Vice President Dan Quayle started all this with his famous reference to "Murphy Brown." (I don't know about you, but I have become so sick of hearing that sound bite that I actually hold my ears and hum when I hear it coming -- something I haven't done since schoolyard days!)

Mr. Quayle had it right. It was a serious speech about a serious problem -- family breakdown and its consequences -- and it was well-received everywhere except Bel Air, Calif., the Upper West Side of Manhattan and other bivouacs of the "creative community." Large majorities of the American public told pollsters that they agreed with the vice president that Hollywood was offering poor role models.

But if Mr. Quayle was serious, his critics were not. The substance of his speech was ignored and distorted in the rush to belittle and ridicule him. He received a torrent of tendentious and dishonest responses from liberals, in Hollywood and elsewhere. "Murphy" had "agonized" over her decision, they proclaimed, and Mr. Quayle ought to be glad she didn't seek an abortion.

Gee, hasn't anybody told them that "Murphy" is a fictional character? They created her pregnancy (for ratings). They could have chosen to have "Murph" use birth control. They didn't. They could have had their character seek marriage to the baby's father. They didn't. Indeed, they went further, insinuating that marriage was an outmoded institution, like segregation.

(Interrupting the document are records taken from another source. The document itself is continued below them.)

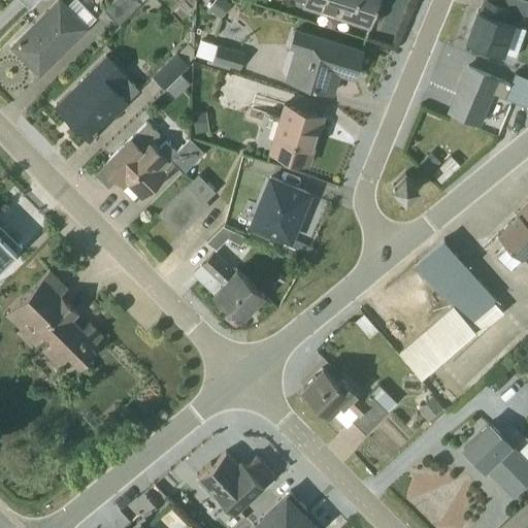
[(60,0),(58,0),(11,46),(38,73),(94,19),(76,0),(71,0),(66,5),(60,0)]
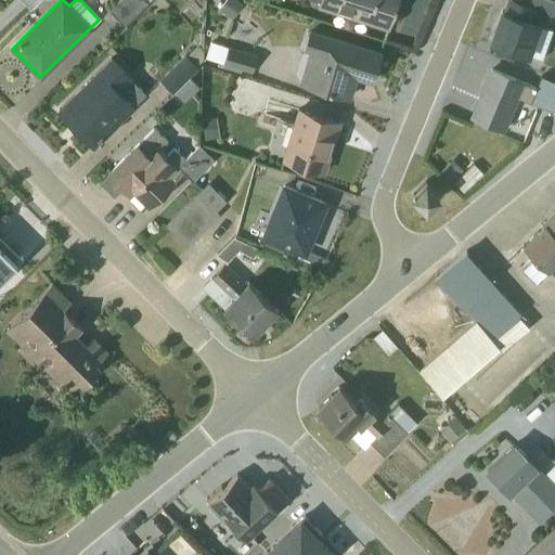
[(21,0),(30,10),(39,0),(21,0)]
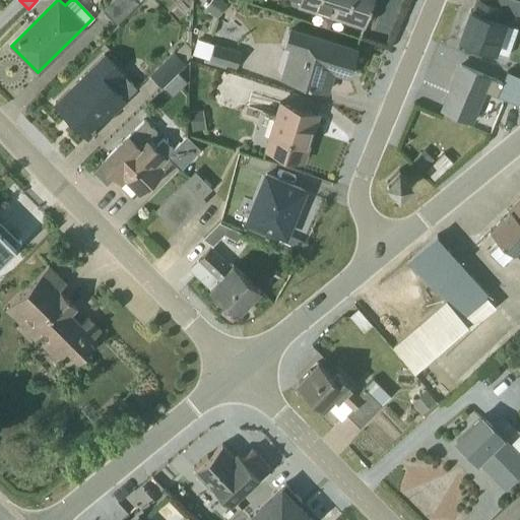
[(112,0),(102,11),(115,24),(138,0),(112,0)]
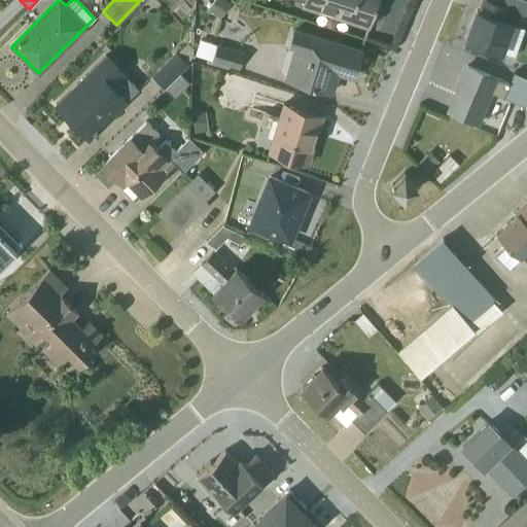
[(231,9),(219,0),(210,12),(220,22),(231,9)]
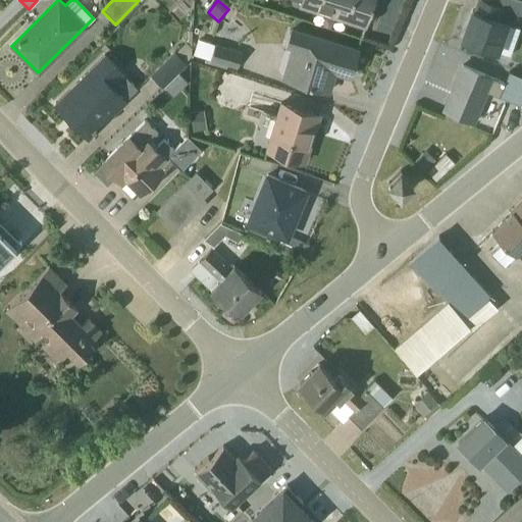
[(296,0),(299,1),(298,5),(364,25),(369,10),(370,10),(372,4),(371,4),(371,0),(296,0)]
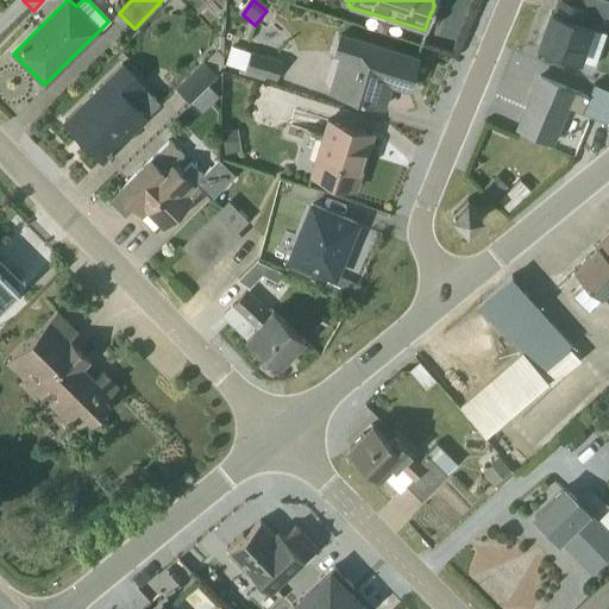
[(608,18),(608,17),(608,0),(607,0),(557,0),(552,13),(550,12),(538,46),(592,66),(604,33),(597,31),(603,17),(608,18)]
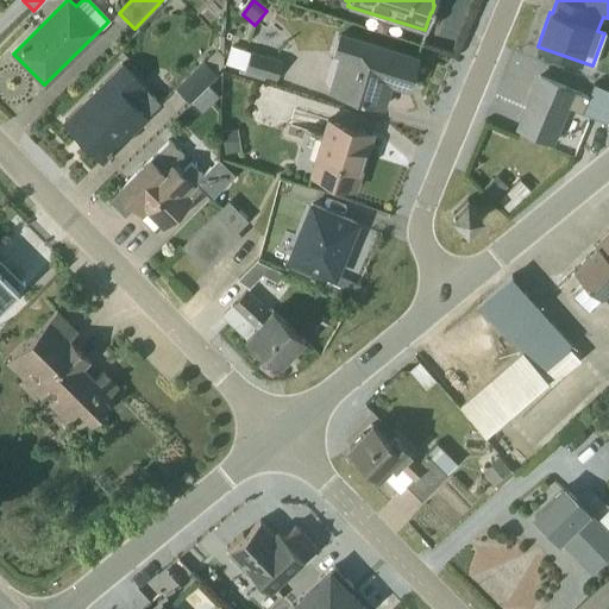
[(338,56),(327,90),(381,107),(389,83),(407,89),(416,58),(338,35),(332,55),(338,56)]
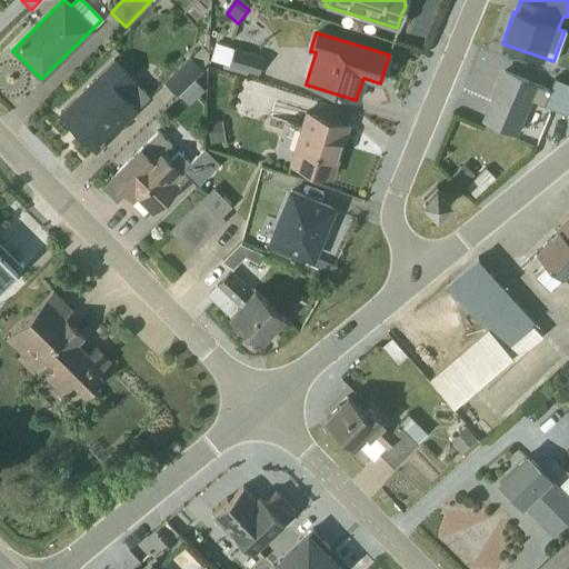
[(262,58),(216,43),(210,60),(257,75),(262,58)]
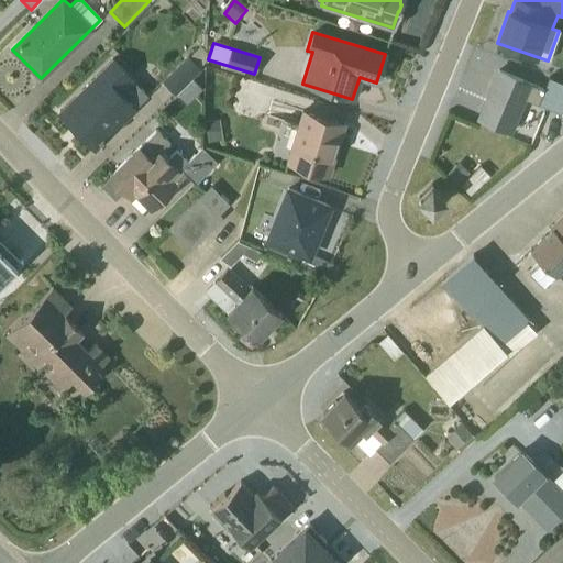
[(161,80),(174,92),(200,68),(198,66),(205,59),(205,52),(200,46),(186,56),(161,80)]
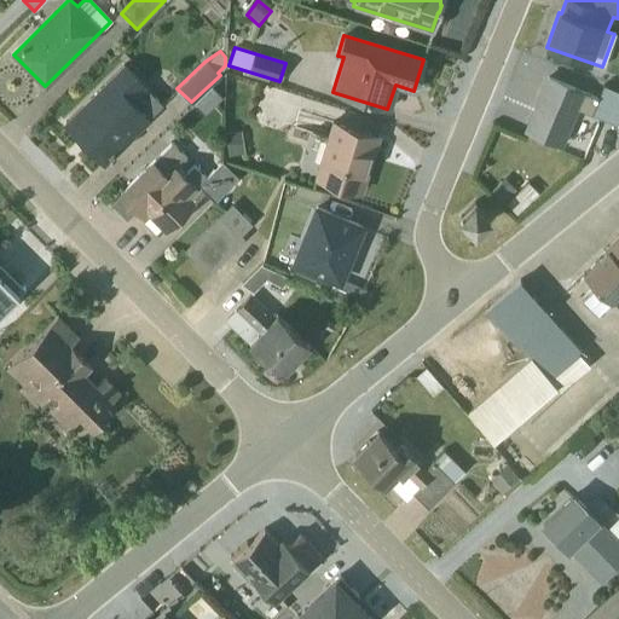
[(64,123),(103,163),(149,117),(161,104),(144,87),(145,86),(125,64),(64,123)]
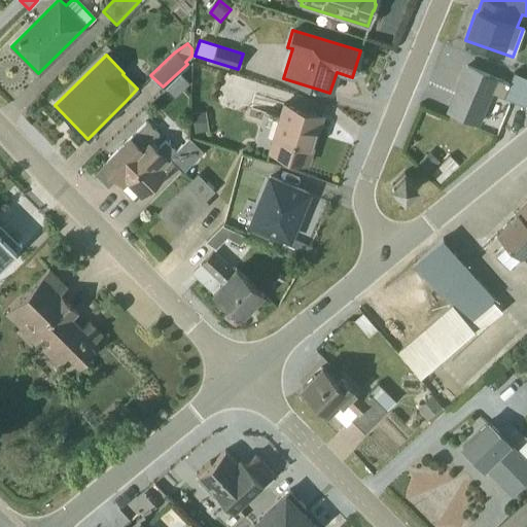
[(465,66),(447,111),(477,124),(491,91),(495,93),(495,95),(524,106),(526,98),(526,78),(513,73),(508,84),(465,66)]
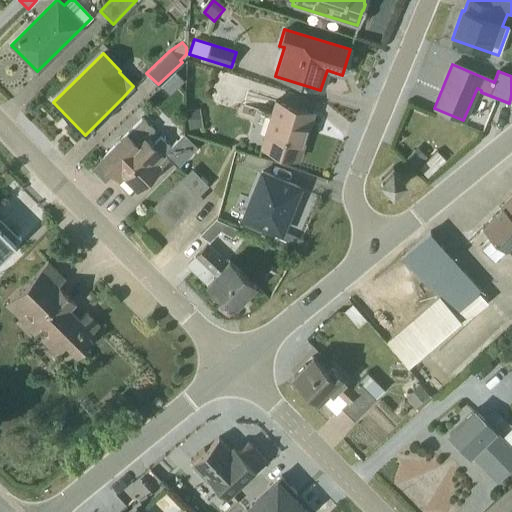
[(312,113),(273,101),(259,146),(298,158),(312,113)]
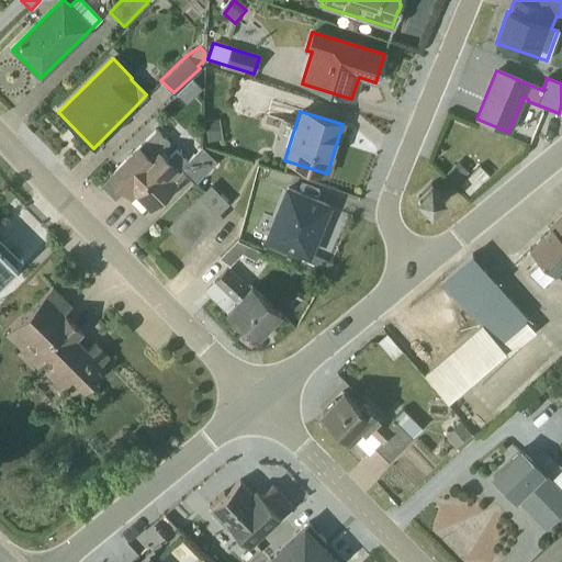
[(194,183),(215,161),(200,146),(186,160),(175,149),(167,158),(160,152),(168,144),(155,130),(155,131),(99,186),(113,201),(121,193),(130,202),(128,203),(139,214),(147,206),(149,209),(186,175),(194,183)]
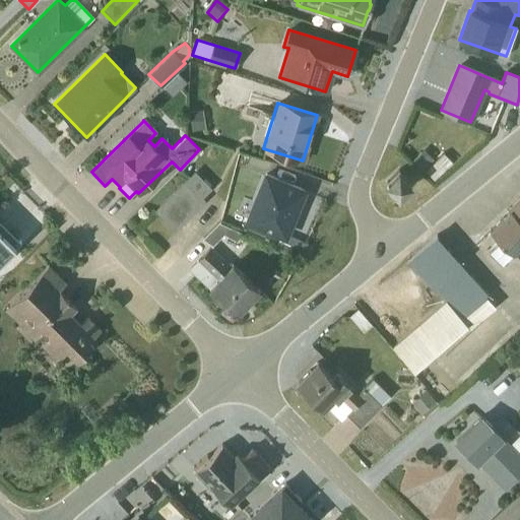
[(411,160),(420,170),(432,158),(423,149),(411,160)]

The producers of "Murphy Brown" maintain (with, believe it or not, straight faces) that their character was "responsible" because she and her ex-husband both had AIDS tests before they got carried away by passion.

Mr. Quayle's critics chose to pretend that he was criticizing single mothers -- when, of course, he was making the point that a more properly ordered society would see to it, though customs, laws and taboos, that more fathers were involved in raising the children they sired.

Here's the part that "smart" opinion utterly misses: Trends for the past generation have been extremely harmful. The poverty rate among two-parent families is 5.7 percent. But among one-parent families, 33.4 percent are poor. In 1960, only 9.1 percent of children lived in single-parent families. By 1989, 24.3 percent did. Among blacks during that same period, the percentage jumped from 21.9 percent to 54.5 percent according to Census Bureau data.

Liberals -- yes, even fictional characters like Murphy Brown -- who gently push society in the direction of welcoming and accepting this trend are nudging us toward a cliff.

The liberals are right that the president has decided to back off the issue of family values as an election-year theme. But it isn't, as they would have it, because the issue fails to resonate with the American people. It's because from the word go, George Bush has never understood it. His towering response to the initial flap over Mr. Quayle's comments was to say he wouldn't want to criticize a "popular show."

Later, he seemed to think the issue amounted to proving that he had more grandchildren than his opponent. Maybe, the president seemed to reason, this will be the flag factory of 1992.

The president's flawed understanding of the issue -- seeing it as a gimmick rather than a profound challenge to our society -- doomed it politically. The coup de grace was delivered by three speeches at the Republican Convention. Barbara Bush drained the words of any meaning by asserting blandly that "whatever family values means to you, that's what it is." And the Pats, Buchanan and Robertson, by injecting gay bashing, made it seem as if the "family values" gambit was little more than a claim of moral superiority. (Though much else in both of their speeches was excellent.)

The issue of what is happening to American families has been mauled by politics, but it remains central to our well-being and cannot long be shelved.

Mona Charen writes a syndicated column.